**EXERCISE:**
Copy the rows below word for word, starting at the very beginning of the rows and continuing up to and including the line with "- BigQuery (Data Warehouse)". Leave the pictures out.

Start of Block

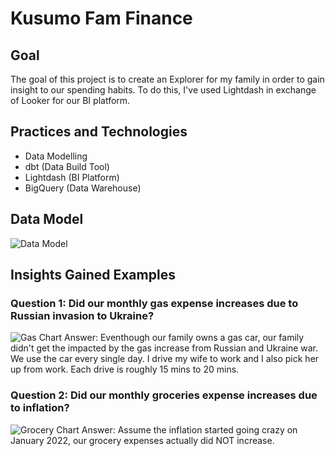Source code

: # Kusumo Fam Finance

## Goal
The goal of this project is to create an Explorer for my family in order to gain insight to our spending habits. To do this, I've used Lightdash in exchange of Looker for our BI platform.

## Practices and Technologies
- Data Modelling
- dbt (Data Build Tool)
- Lightdash (BI Platform)
- BigQuery (Data Warehouse)

## Data Model
![Data Model](http://www.plantuml.com/plantuml/png/XP51IWGn44NtTOgoby8ilC4in0juWAOwAST8foB9pq0Ztbq61zCn0xDzALx-hpeMI4QDAptWNQFoEInP39IM3tLW7-8ipgLgAFn5pA_8mKvyPNFm8pE9Ij-qLpY1db8EsackT6kM7MoarEKFzjgpca-vS_wYPcpeNwmtXnbPh8X3IDP9TlncmyR64aEAPu6o5oWnlwn9m18lbjlVOVlKzk8L4jPoYTrTOdgQ-F5mu2cARTFGXVgTtnzlkxmxItHKypMkFm00)

## Insights Gained Examples

### Question 1: Did our monthly gas expense increases due to Russian invasion to Ukraine?
![Gas Chart](https://gcdnb.pbrd.co/images/tjEgqfxNTEea.png?o=1)
Answer: Eventhough our family owns a gas car, our family didn't get the impacted by the gas increase from Russian and Ukraine war. We use the car every single day. I drive my wife to work and I also pick her up from work. Each drive is roughly 15 mins to 20 mins.

### Question 2: Did our monthly groceries expense increases due to inflation?
![Grocery Chart](https://gcdnb.pbrd.co/images/H8VQ5JiYrmBU.png?o=1)
Answer: Assume the inflation started going crazy on January 2022, our grocery expenses actually did NOT increase.
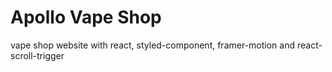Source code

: # Apollo Vape Shop
vape shop website with react, styled-component, framer-motion and react-scroll-trigger

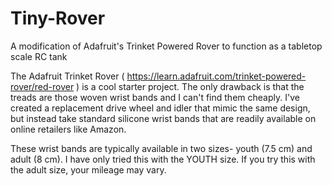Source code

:# Tiny-Rover
A modification of Adafruit's  Trinket Powered Rover to function as a tabletop scale RC tank

The Adafruit Trinket Rover ( https://learn.adafruit.com/trinket-powered-rover/red-rover ) is a cool starter project. The only drawback is that the treads are those woven wrist bands and I can't find them cheaply. I've created a replacement drive wheel and idler that mimic the same design, but instead take standard silicone wrist bands that are readily available on online retailers like Amazon.

These wrist bands are typically available in two sizes- youth (7.5 cm) and adult (8 cm). I have only tried this with the YOUTH size. If you try this with the adult size, your mileage may vary.

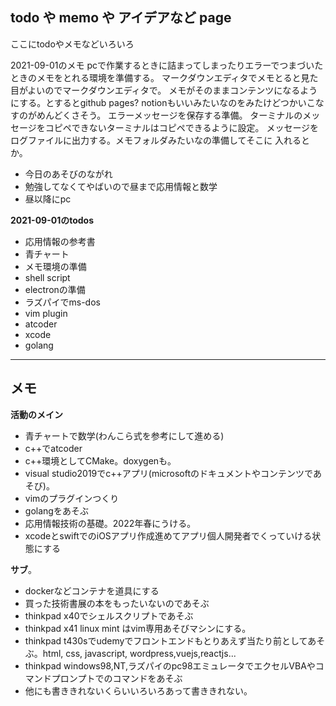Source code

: ## todo や memo や アイデアなど page

ここにtodoやメモなどいろいろ

2021-09-01のメモ
pcで作業するときに詰まってしまったりエラーでつまづいたときのメモをとれる環境を準備する。
マークダウンエディタでメモとると見た目がよいのでマークダウンエディタで。
メモがそのままコンテンツになるようにする。とするとgithub pages?
notionもいいみたいなのをみたけどつかいこなすのがめんどくさそう。
エラーメッセージを保存する準備。
ターミナルのメッセージをコピペできないターミナルはコピペできるように設定。
メッセージをログファイルに出力する。メモフォルダみたいなの準備してそこに
入れるとか。

- 今日のあそびのながれ
- 勉強してなくてやばいので昼まで応用情報と数学
- 昼以降にpc

**2021-09-01のtodos**

- 応用情報の参考書
- 青チャート
- メモ環境の準備
- shell script
- electronの準備
- ラズパイでms-dos
- vim plugin
- atcoder
- xcode
- golang

***

## メモ
**活動のメイン**
- 青チャートで数学(わんこら式を参考にして進める)
- c++でatcoder
- c++環境としてCMake。doxygenも。
- visual studio2019でc++アプリ(microsoftのドキュメントやコンテンツであそび)。
- vimのプラグインつくり
- golangをあそぶ
- 応用情報技術の基礎。2022年春にうける。
- xcodeとswiftでのiOSアプリ作成進めてアプリ個人開発者でくっていける状態にする

**サブ**。
- dockerなどコンテナを道具にする
- 買った技術書展の本をもったいないのであそぶ
- thinkpad x40でシェルスクリプトであそぶ
- thinkpad x41 linux mint はvim専用あそびマシンにする。
- thinkpad t430sでudemyでフロントエンドもとりあえず当たり前としてあそぶ。html, css, javascript, wordpress,vuejs,reactjs...
- thinkpad windows98,NT,ラズパイのpc98エミュレータでエクセルVBAやコマンドプロンプトでのコマンドをあそぶ
- 他にも書ききれないくらいいろいろあって書ききれない。
 
 
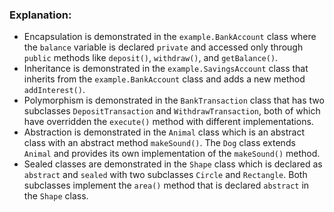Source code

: ### Explanation:

+ Encapsulation is demonstrated in the `example.BankAccount` class where the `balance` variable is declared `private` and accessed only through `public` methods like `deposit()`, `withdraw()`, and `getBalance()`.
+ Inheritance is demonstrated in the `example.SavingsAccount` class that inherits from the `example.BankAccount` class and adds a new method `addInterest()`.
+ Polymorphism is demonstrated in the `BankTransaction` class that has two subclasses `DepositTransaction` and `WithdrawTransaction`, both of which have overridden the `execute()` method with different implementations.
+ Abstraction is demonstrated in the `Animal` class which is an abstract class with an abstract method `makeSound()`. The `Dog` class extends `Animal` and provides its own implementation of the `makeSound()` method.
+ Sealed classes are demonstrated in the `Shape` class which is declared as `abstract` and `sealed` with two subclasses `Circle` and `Rectangle`. Both subclasses implement the `area()` method that is declared `abstract` in the `Shape` class.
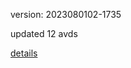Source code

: version: 2023080102-1735

updated 12 avds

[details](https://github.com/0x74f917491bfa7ebfa379/ali_avd_db/blob/master/change_log/2023/08/01/02/1735.txt)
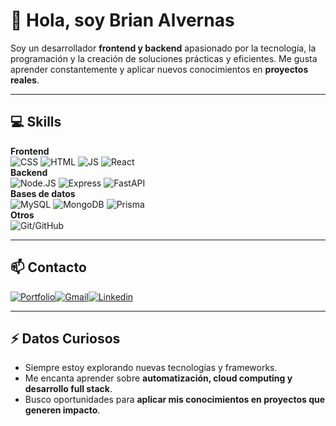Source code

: # 👋 Hola, soy Brian Alvernas

Soy un desarrollador **frontend y backend** apasionado por la tecnología, la programación y la creación de soluciones prácticas y eficientes. Me gusta aprender constantemente y aplicar nuevos conocimientos en **proyectos reales**.

---

## 💻 Skills
**Frontend**  
![CSS](https://img.shields.io/badge/CSS3-1572B6?style=for-the-badge&logo=css3&logoColor=white) ![HTML](https://img.shields.io/badge/HTML5-E34F26?style=for-the-badge&logo=html5&logoColor=white) ![JS](https://img.shields.io/badge/JavaScript-323330?style=for-the-badge&logo=javascript&logoColor=F7DF1E) ![React](https://img.shields.io/badge/React-20232A?style=for-the-badge&logo=react&logoColor=61DAFB)  
**Backend**  
![Node.JS](https://img.shields.io/badge/Node%20js-339933?style=for-the-badge&logo=nodedotjs&logoColor=white) ![Express](https://img.shields.io/badge/Express%20js-000000?style=for-the-badge&logo=express&logoColor=white) ![FastAPI](https://img.shields.io/badge/fastapi-109989?style=for-the-badge&logo=FASTAPI&logoColor=white)  
**Bases de datos**  
![MySQL](https://img.shields.io/badge/MySQL-005C84?style=for-the-badge&logo=mysql&logoColor=white) ![MongoDB](https://img.shields.io/badge/MongoDB-4EA94B?style=for-the-badge&logo=mongodb&logoColor=white) ![Prisma](https://img.shields.io/badge/Prisma-3982CE?style=for-the-badge&logo=Prisma&logoColor=white)  
**Otros**  
![Git/GitHub](https://img.shields.io/badge/GitHub-100000?style=for-the-badge&logo=github&logoColor=white)  

---

## 📫 Contacto

[![Portfolio](https://img.shields.io/badge/Portfolio-255E63?style=for-the-badge&logo=About.me&logoColor=white)](https://brianalvernas.vercel.app)[![Gmail](https://img.shields.io/badge/Gmail-D14836?style=for-the-badge&logo=gmail&logoColor=white)](brianalvernas8@gmail.com)[![Linkedin](https://img.shields.io/badge/LinkedIn-0077B5?style=for-the-badge&logo=linkedin&logoColor=white)](https://linkedin.com/in/briann39)

---

## ⚡ Datos Curiosos

- Siempre estoy explorando nuevas tecnologías y frameworks.  
- Me encanta aprender sobre **automatización, cloud computing y desarrollo full stack**.  
- Busco oportunidades para **aplicar mis conocimientos en proyectos que generen impacto**.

End of Block

**RESULT OF THIS EXERCISE:**
Source code

: # Kusumo Fam Finance

## Goal
The goal of this project is to create an Explorer for my family in order to gain insight to our spending habits. To do this, I've used Lightdash in exchange of Looker for our BI platform.

## Practices and Technologies
- Data Modelling
- dbt (Data Build Tool)
- Lightdash (BI Platform)
- BigQuery (Data Warehouse)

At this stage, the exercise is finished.